Thanks to David Forbes and the Mountain Xpress for covering the lack of hip-hop at Bele Chere in the Aug. 10 issue [“Not Too Kool”]. DJ Kool and Doug E. Fresh would have been a wonderful addition to the lineup. The suggestion that they pose any sort of "risk" in comparison to other artists is ludicrous and offensive, as is suggesting that the relatively unknown replacement better suits the Asheville "demographic.”
If I rattled off my local acquaintances, a large portion of them would be late 20s, mostly white, whose formative years were in the late 80s/early 90s; they either love hip-hop like me or have a soft spot in their hearts for party tracks such as those DJ Kool and Doug E. Fresh are famous for.
I'd hate to think that this is a racial issue, but it is difficult to reconcile the final selections with anything but. It isn't a "live music" issue: Asheville has respected DJs perform year round and is now host to a festival celebrating electronic music and art. It isn't a popularity issue: clearly there was a big push for the act. It isn't a crime risk issue: more incendiary acts (of multiple races) play all the time in Asheville without incident. (I include this only because it was mentioned in the article, but the idea of a DJ Kool/Doug E. Fresh performance being a crime risk is laughable.)

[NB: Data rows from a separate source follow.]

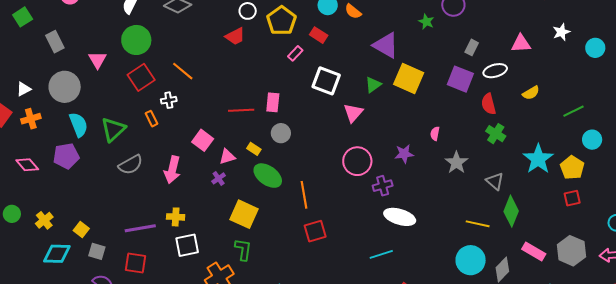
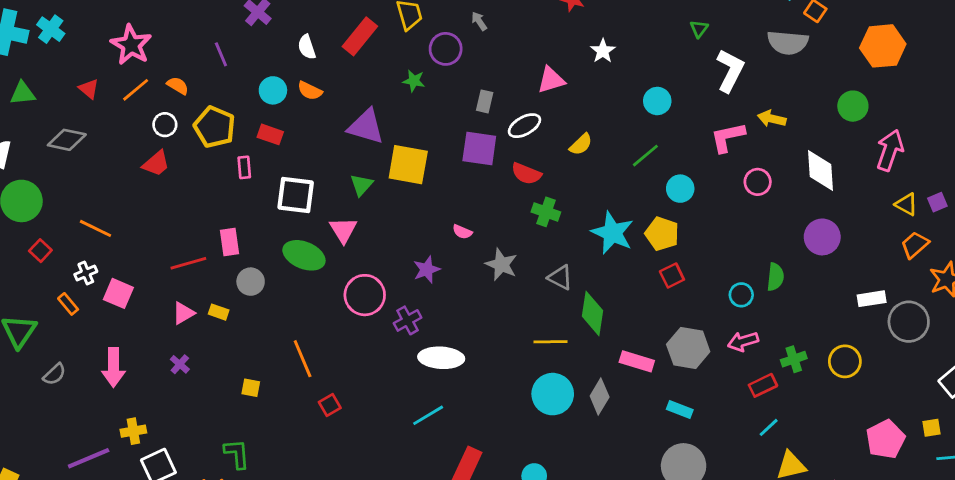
cyan circle: (595, 48) -> (657, 101), moved
pink rectangle: (295, 53) -> (244, 167), turned -35
red square: (141, 77) -> (40, 251), size x0.6
red semicircle: (489, 104) -> (526, 174), turned -40
pink semicircle: (435, 134) -> (462, 232), turned -64
pink square: (203, 140) -> (118, 293), moved
pink triangle: (227, 157) -> (183, 313), moved
gray semicircle: (131, 165) -> (54, 374), size x0.7
green ellipse: (268, 176) -> (304, 255), moved
yellow square: (244, 214) -> (251, 388), moved, size x0.5
red square: (315, 231) -> (330, 405), size x0.7

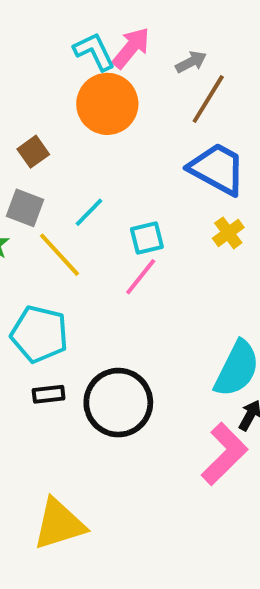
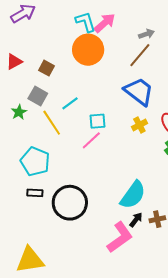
gray arrow: (191, 62) -> (146, 34), moved
brown square: (33, 152) -> (47, 68), turned -35

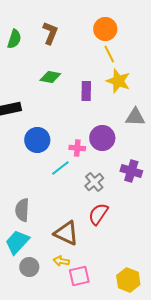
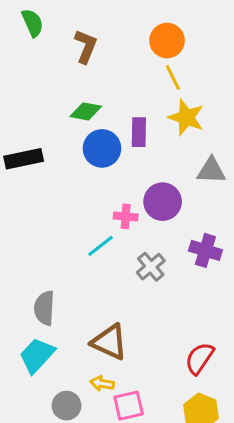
green semicircle: (14, 39) -> (33, 23), moved, turned -42
blue circle: (37, 140) -> (102, 148), moved
red semicircle: (98, 214) -> (200, 358), moved
gray circle: (29, 267) -> (67, 406), moved

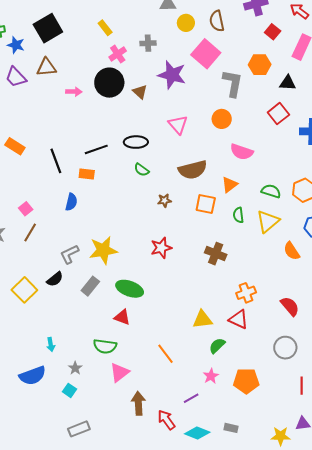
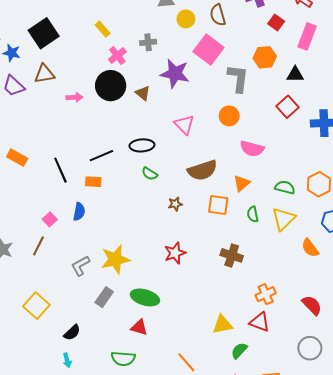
pink square: (26, 209) -> (50, 219), moved
black semicircle: (55, 279) -> (72, 333), moved

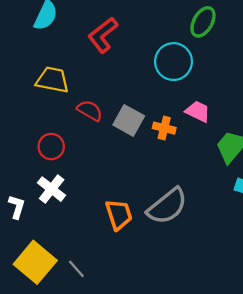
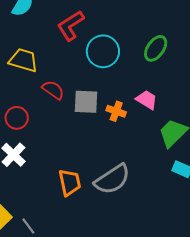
green ellipse: (203, 22) -> (156, 48), moved
cyan circle: (173, 62) -> (103, 51), moved
gray square: (129, 120) -> (86, 102), turned -32

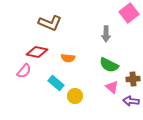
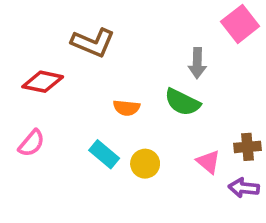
red diamond: (37, 52) -> (43, 82), moved
green semicircle: (109, 65) -> (182, 102), moved
pink semicircle: (24, 71) -> (32, 143), moved
yellow circle: (75, 96) -> (145, 164), moved

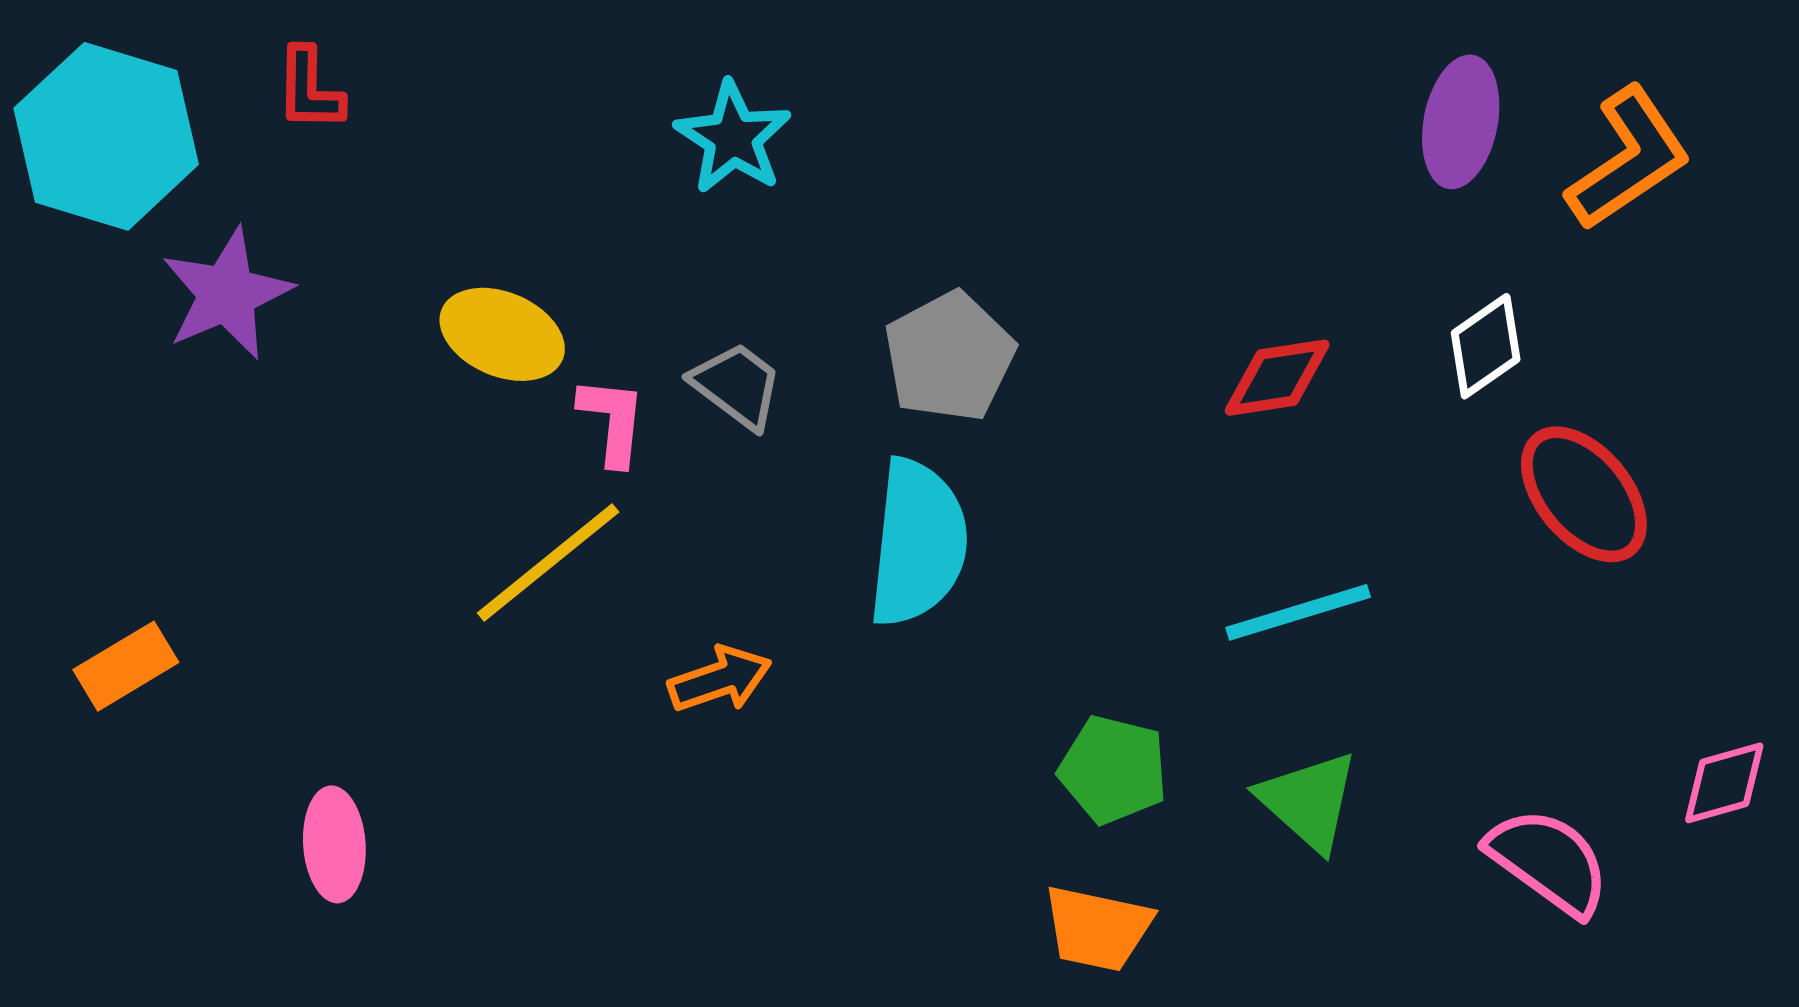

It's time to get real. There is no reason such a well-known artist with a positive attitude who is willing to do the show at near minimum cost should be excluded. It's time to stop throwing up the defenses whenever race is mentioned and have a frank discussion.
— Will Hessling
Asheville
It’s called negrohiphopiamelophobia: fear or hatred of black hip hop culture and music.
Fear of black music and culture isn’t new. This 2000 Spike Lee film gets into it a bit:
Bamboozled – Wikipedia, the free encyclopedia
en.wikipedia.org/wiki/Bamboozled
These comments sections are a tiny place to have the conversation, but I brought up AC/DC’s “If You Want Blood (You’ve Got It)”. It’s a hard rock rap about white ghetto youth (there are white ghettos in the US, UK and AUS… though not always in dense inner cities). Of course rock and roll derives from African-American music… which has plenty of influences from white music.
Thus, segregating DJ Kool for ‘special national security analysis’ was the problem. It happened and MX documented the story. As WCU alumni, I was offended by the WCU executive who brought up ‘financial and political’ ramifications for someone calling DJ Kool to try to actually get to know him before going ahead and ‘sanitizing’ the whole idea of a hip hop artists playing.
My God. Was this the first hip hop artist to play at Bele Chere? Why was this case so different from the Goombay festival? Why don’t Bele Chere and Goombay merge for special events to overcome this stuff?